Material provided
§

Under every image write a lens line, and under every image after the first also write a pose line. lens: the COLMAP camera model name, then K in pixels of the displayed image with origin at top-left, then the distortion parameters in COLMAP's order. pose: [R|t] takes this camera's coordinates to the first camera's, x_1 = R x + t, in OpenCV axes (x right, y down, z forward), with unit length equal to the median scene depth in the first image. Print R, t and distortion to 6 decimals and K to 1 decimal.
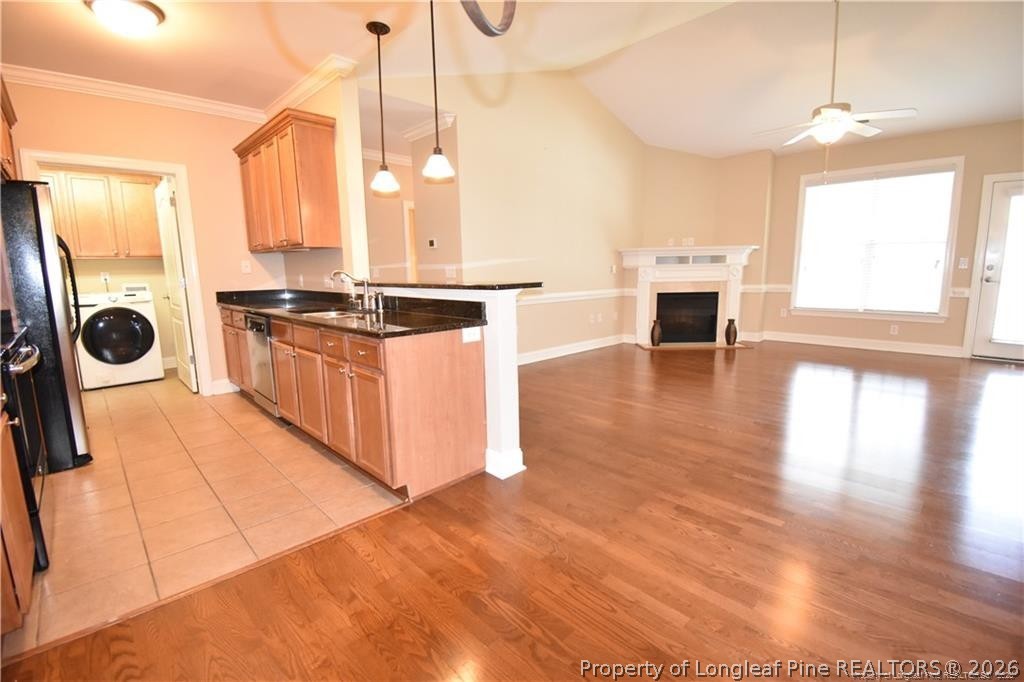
lens RADIAL K [[465.6, 0, 512.0], [0, 465.6, 341.0], [0, 0, 1]] dist [0.002619, -0.000166]
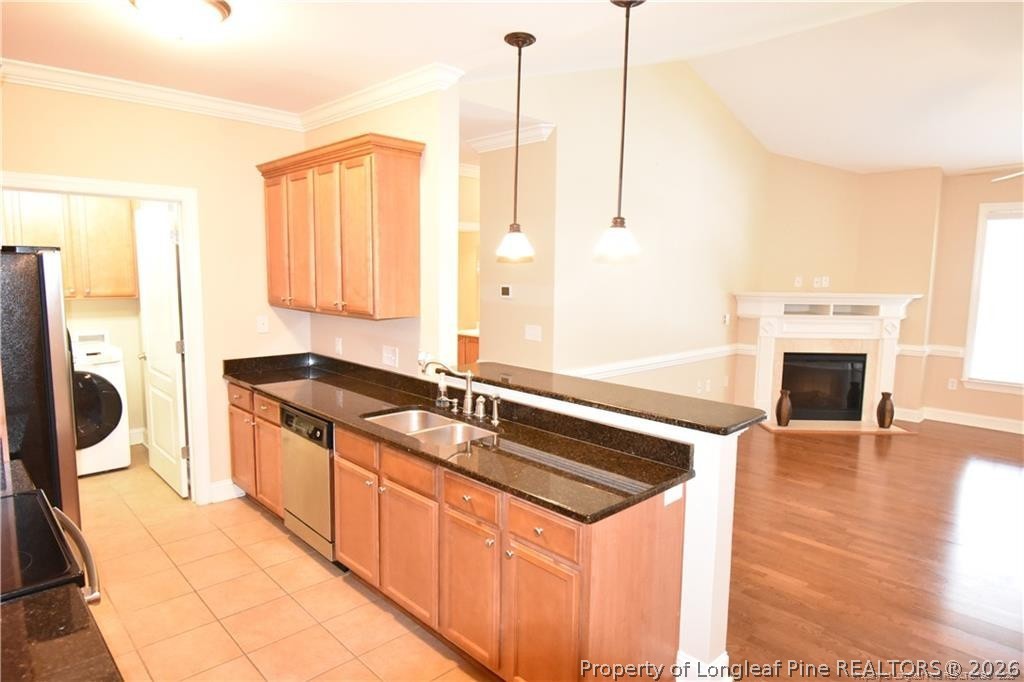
lens RADIAL K [[609.7, 0, 512.0], [0, 609.7, 341.0], [0, 0, 1]] dist [-0.000197, -0.001794]
pose [[0.999540, 0.028368, 0.010755, -0.170953], [-0.028003, 0.999075, -0.032638, -0.100172], [-0.011670, 0.032322, 0.999409, 0.043758]]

§

Requirement
Without the pictures, write out all of the material exactly.

Response to this task
Under every image write a lens line, and under every image after the first also write a pose line. lens: the COLMAP camera model name, then K in pixels of the displayed image with origin at top-left, then the distortion parameters in COLMAP's order. pose: [R|t] takes this camera's coordinates to the first camera's, x_1 = R x + t, in OpenCV axes (x right, y down, z forward), with unit length equal to the median scene depth in the first image. Print R, t and distortion to 6 decimals and K to 1 decimal.
lens RADIAL K [[465.6, 0, 512.0], [0, 465.6, 341.0], [0, 0, 1]] dist [0.002619, -0.000166]
lens RADIAL K [[609.7, 0, 512.0], [0, 609.7, 341.0], [0, 0, 1]] dist [-0.000197, -0.001794]
pose [[0.999540, 0.028368, 0.010755, -0.170953], [-0.028003, 0.999075, -0.032638, -0.100172], [-0.011670, 0.032322, 0.999409, 0.043758]]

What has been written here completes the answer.